The scheduler's primary responsibility is to calculate the resources required by models instance and to evaluate and select the optimal workers/GPUs for model instances through a series of strategies. This ensures that model instances can run efficiently. This document provides a detailed overview of the policies and processes used by the scheduler.

Scheduling Process

Filtering Phase

The filtering phase aims to narrow down the available workers or GPUs to those that meet specific criteria. The main policies involved are:

Cluster Matching Policy
GPU Matching Policy
Label Matching Policy
Status Policy
Resource Fit Policy

Cluster Matching Policy

This policy filters workers based on the cluster configuration of the model. Only those workers that belong to the specified cluster are retained for further evaluation.

GPU Matching Policy

This policy filters workers based on the user selected GPUs. Only workers that included the selected GPUs are retained for further evaluation.

Label Matching Policy

This policy filters workers based on the label selectors configured for the model. If no label selectors are defined for the model, all workers are considered. Otherwise, the system checks whether the labels of each worker node match the model's label selectors, retaining only those workers that match.

Status Policy

This policy filters workers based on their status, retaining only those that are in a READY state.

Backend Framework Matching Policy

This policy filters workers based on the backend framework required by the model (e.g., vLLM, SGLang). Only those workers with GPUs that support the specified backend framework are retained for further evaluation.

Resource Fit Policy

The Resource Fit Policy is a critical strategy in the scheduling system, used to filter workers or GPUs based on resource compatibility. The goal of this policy is to ensure that model instances can run on the selected workers. The Resource Fit Policy prioritizes candidates in the following order:

Resource requirements are determined based on:

For GGUF models: Uses the GGUF parser to estimate the model's resource requirements.
For other model types: Estimated by the backend (e.g., vLLM, SGLang, MindIE, VoxBox).

Backends have different capabilities:

vLLM, SGLang, MindIE: GPU-only, no CPU or partial offload.
Custom backends, VoxBox: Support GPU offload or CPU execution.

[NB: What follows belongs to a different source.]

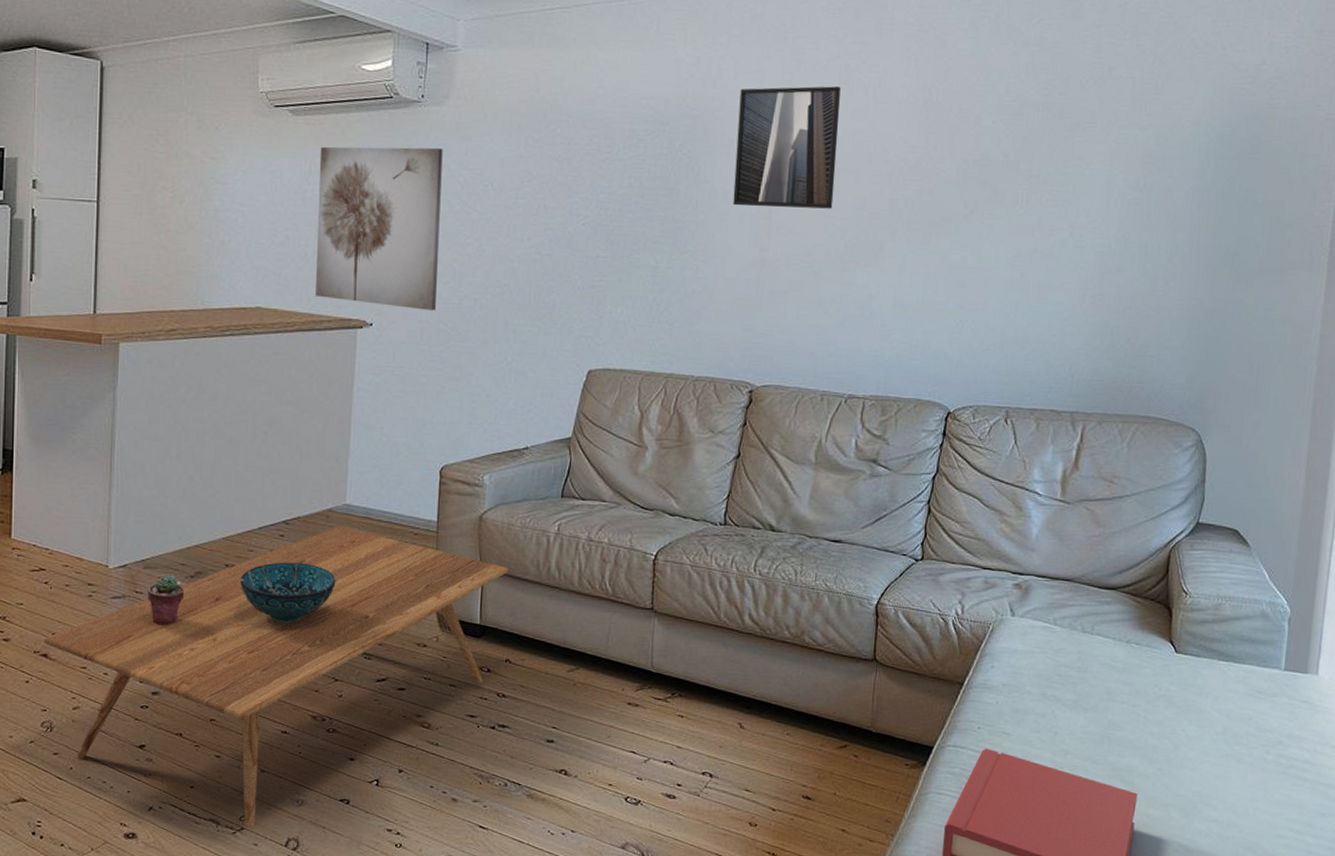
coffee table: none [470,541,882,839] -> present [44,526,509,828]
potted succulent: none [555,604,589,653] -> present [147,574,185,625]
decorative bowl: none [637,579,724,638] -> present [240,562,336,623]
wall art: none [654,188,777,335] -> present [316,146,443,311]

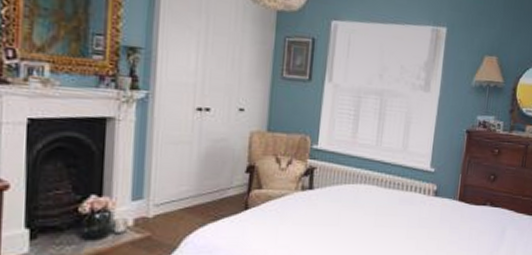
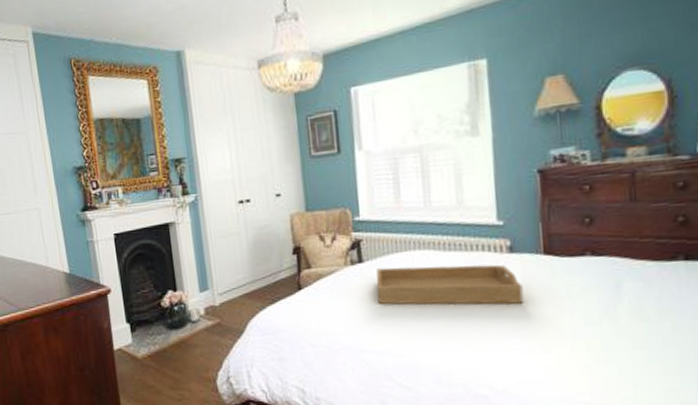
serving tray: none [320,197,439,240] -> present [376,264,524,305]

Candidates are evaluated in the following order, and the process stops once the first valid placement is found:

Single Worker, Single GPU (Full Fit) A single GPU fully satisfies the model’s requirements.
Single Worker, Multiple GPUs (Full Fit) Multiple GPUs on the same worker jointly satisfy the requirements.
Distributed Inference (Across Workers) GPUs across multiple workers can be used when the backend supports distributed execution.
Single Worker, CPU Execution CPU-only execution, supported only for Custom and VoxBox backends.

Scoring Phase

The scoring phase evaluates the filtered candidates, scoring them to select the optimal deployment location. The primary strategy involved is:

Placement Strategy Policy

Placement Strategy Policy

Binpack

This strategy aims to "pack" as many model instances as possible into the fewest number of "bins" (e.g., Workers/GPUs) to optimize resource utilization. The goal is to minimize the number of bins used while maximizing resource efficiency, ensuring each bin is filled as efficiently as possible without exceeding its capacity. Model instances are placed in the bin with the least remaining space to minimize leftover capacity in each bin.

Spread

This strategy seeks to distribute multiple model instances across different workers as evenly as possible, improving system fault tolerance and load balancing.